[DATA FOR THIS EXERCISE — start]

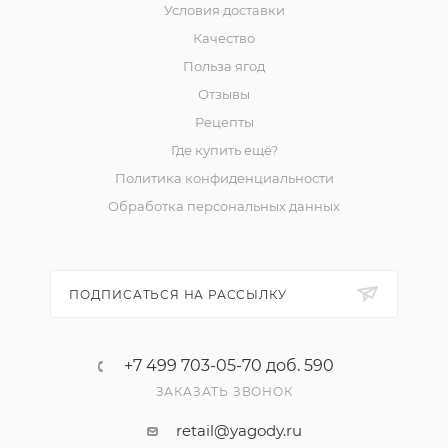
Условия доставки
Качество
Польза ягод
Отзывы
Рецепты
Где купить ещё?
Политика конфиденциальности
Обработка персональных данных
ПОДПИСАТЬСЯ НА РАССЫЛКУ
+7 499 703-05-70 доб. 590
ЗАКАЗАТЬ ЗВОНОК
retail@yagody.ru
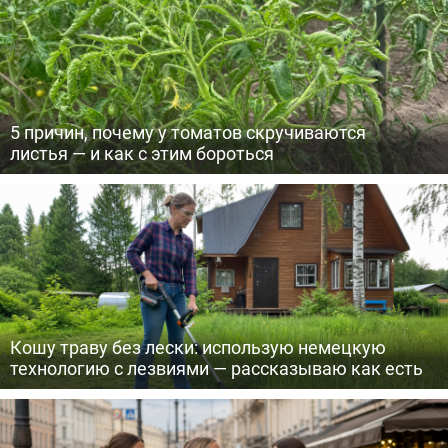
5 причин, почему у томатов скручиваются
листья — и как с этим бороться
Кошу траву без лески: использую немецкую
технологию с лезвиями — рассказываю как есть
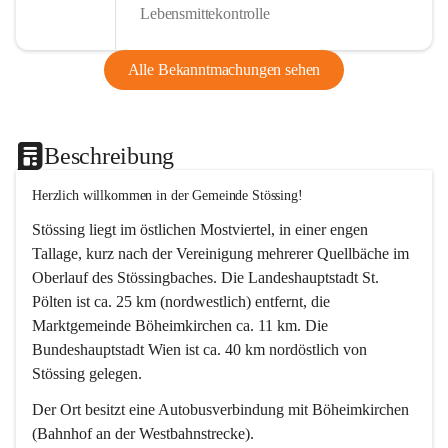
Lebensmittekontrolle
Alle Bekanntmachungen sehen
Beschreibung
Herzlich willkommen in der Gemeinde Stössing!
Stössing liegt im östlichen Mostviertel, in einer engen 
Tallage, kurz nach der Vereinigung mehrerer Quellbäche im 
Oberlauf des Stössingbaches. Die Landeshauptstadt St. 
Pölten ist ca. 25 km (nordwestlich) entfernt, die 
Marktgemeinde Böheimkirchen ca. 11 km. Die 
Bundeshauptstadt Wien ist ca. 40 km nordöstlich von 
Stössing gelegen.
Der Ort besitzt eine Autobusverbindung mit Böheimkirchen 
(Bahnhof an der Westbahnstrecke).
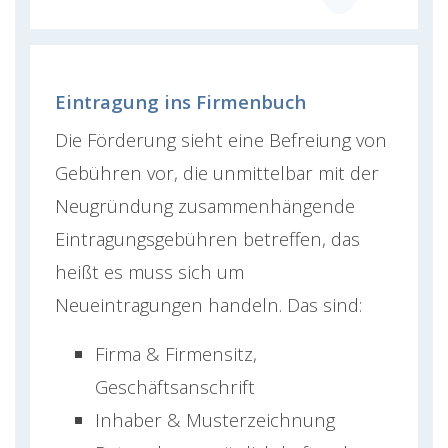
Eintragung ins Firmenbuch
Die Förderung sieht eine Befreiung von
Gebühren vor, die unmittelbar mit der
Neugründung zusammenhängende
Eintragungsgebühren betreffen, das
heißt es muss sich um
Neueintragungen handeln. Das sind:
Firma & Firmensitz,
Geschäftsanschrift
Inhaber & Musterzeichnung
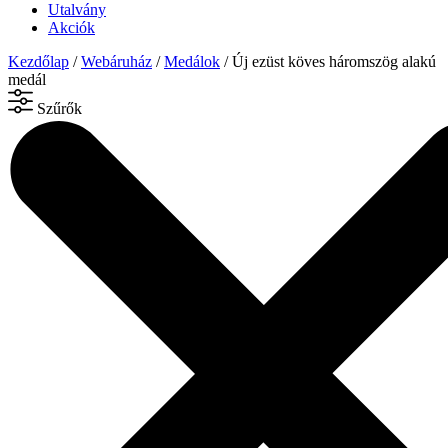
Utalvány
Akciók
Kezdőlap
/
Webáruház
/
Medálok
/ Új ezüst köves háromszög alakú
medál
Szűrők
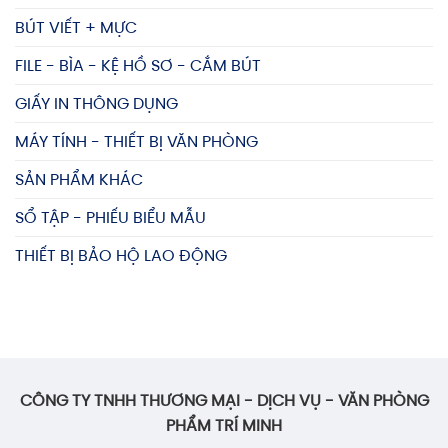
BÚT VIẾT + MỰC
FILE - BÌA - KỆ HỒ SƠ - CẮM BÚT
GIẤY IN THÔNG DỤNG
MÁY TÍNH - THIẾT BỊ VĂN PHÒNG
SẢN PHẨM KHÁC
SỔ TẬP - PHIẾU BIỂU MẪU
THIẾT BỊ BẢO HỘ LAO ĐỘNG
CÔNG TY TNHH THƯƠNG MẠI - DỊCH VỤ - VĂN PHÒNG
PHẨM TRÍ MINH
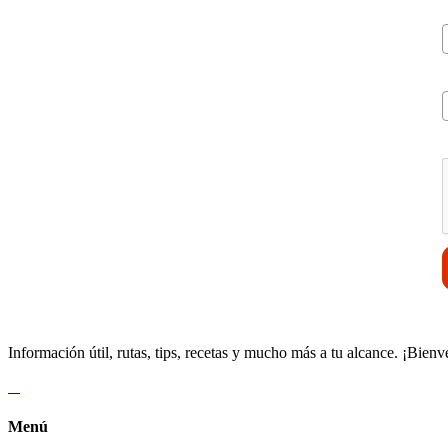
V
Información útil, rutas, tips, recetas y mucho más a tu alcance. ¡Bienv
Menú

[DATA FOR THIS EXERCISE — finish]

Extract each line of the listing above that contains the string "PHÒNG", treating uppercase and lowercase as distinct.

MÁY TÍNH - THIẾT BỊ VĂN PHÒNG
CÔNG TY TNHH THƯƠNG MẠI - DỊCH VỤ - VĂN PHÒNG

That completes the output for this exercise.